Though this working method undoubtedly results in a series of audio portraits that are wholly overdetermined by their subject (who couldn't have guessed that Joe Meek would be memorialized with a heavily phased, reverb-drenched rock instrumental?), I was nevertheless surprised by the many left turns and counterintuitive choices made by Matmos. Also, because nearly all of the subjects chosen by Matmos were confirmed or rumored to be homosexual (or sexually ambivalent), the album seems also to function as a kind of alternative "queer positive" historical thread running through the past 150 years of Western culture. By placing such maligned, misunderstood figures as "Mad King Ludwig" II of Bavaria and Valerie "I Shot Andy Warhol" Solanas in the same company as esteemed writers and philosophers (Wittgenstein, William S. Burroughs, Patricia Highsmith), Matmos create a broad category of uniquely eccentric queer cultural pioneers, suggesting that perhaps the originality that these figures displayed was part in parcel of their unorthodox sexuality.
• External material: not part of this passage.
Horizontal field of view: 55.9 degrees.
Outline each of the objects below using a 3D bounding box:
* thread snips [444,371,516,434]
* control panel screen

All conceptual trappings aside, the music on The Rose Has Teeth is frequently brilliant, and would seem so even to a listener entirely ignorant of each track's subject or source material. The album's title is taken from its opening track, a particularly whimsical bit of text drawn from Wittgenstein's influential and inscrutable "Philosophical Investigations," the peculiar linguistic twists of logic being read aloud by Bjork and Marcus Schmickler of Pluramon, among others, while samples of roses and teeth are processed into the kind of crunchy, bottom-heavy psychedelic techno that has become the group's signature sound.

"Public Sex for Boyd McDonald" samples surreptitiously recorded anonymous sex acts, forming a haunting and sleazy funk track redolent of bus station bathrooms, video booths and pay-by-the-hour sex motels. The perversity continues, in a less seamy and more fantasmatical form with "Semen Song for James Bidgood," a tribute to the famous photographer and director of Pink Narcissus, which samples the dripping semen of Drew Daniel, the stereo-phased vocals of Antony and the lovely harp playing of Zeena Parkins. The track is the most hypnotic and ravishing on the album, a gauzey and hallucinatory boudoir fantasy raised to the solemn dignity of a funereal ode.  The music of Coil is an obvious touchstone here, and it would not be hard to read this as a dual tribute to Jhonn Balance as well as Bidgood.
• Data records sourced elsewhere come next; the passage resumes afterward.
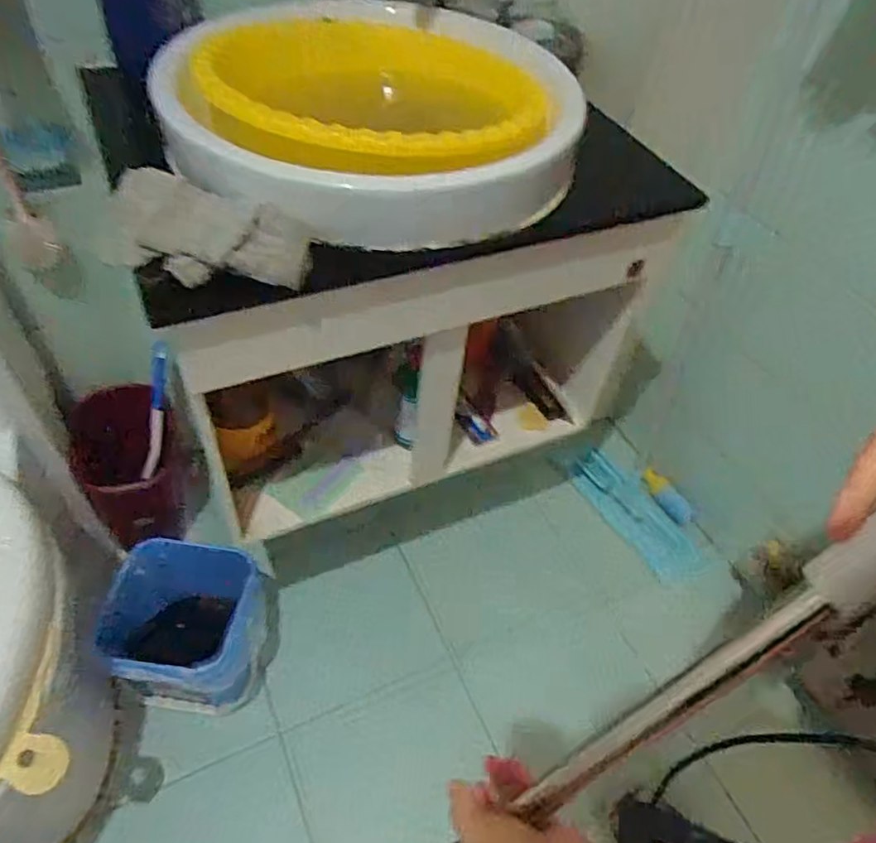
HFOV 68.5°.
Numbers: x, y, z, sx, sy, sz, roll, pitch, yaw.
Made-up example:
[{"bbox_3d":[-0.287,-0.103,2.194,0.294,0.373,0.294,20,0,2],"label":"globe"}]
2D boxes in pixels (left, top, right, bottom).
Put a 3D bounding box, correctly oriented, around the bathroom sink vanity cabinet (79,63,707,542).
[{"bbox_3d":[-0.065,-0.180,0.909,0.594,0.447,0.432,-17,54,-19],"label":"bathroom sink vanity cabinet"}]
The longest track on the album is, not surprisingly, also the most conceptually daunting. How best to memorialize transgressive writer William S. Burroughs, whose life and work does not immediately bring to mind a specific musical genre? In his film adaptation of Naked Lunch, David Cronenberg opted for Middle Eastern-inflected cool jazz soundtrack featuring the playing of Ornette Coleman. Eschewing such easy formalism, Matmos instead create an epic 13-minute track that travels seamlessly through several different possibilities: from ragtime piano noodling, to percussive solos on adding machines and printing presses, through to full-blown Moroccan joujouka, and all the steps in-between. It's a masterful track that more than justifies its extended length.

In many ways, this is the most consistently musical album Matmos have yet created. There are very few extended passages of willfully arrhythmic electronica or noise, and in their place are fully fleshed-out songs with rigidly determined themes, that nonetheless miraculously transcend their digital precision, frequently laying bare the passion and interest that the duo undoubtedly feel towards their subjects. This enthusiasm and adventurousness is quite infectious, and endless pleasure can be derived through the examination and deconstruction of the concept behind each track, making this unreservedly my favorite Matmos album to date.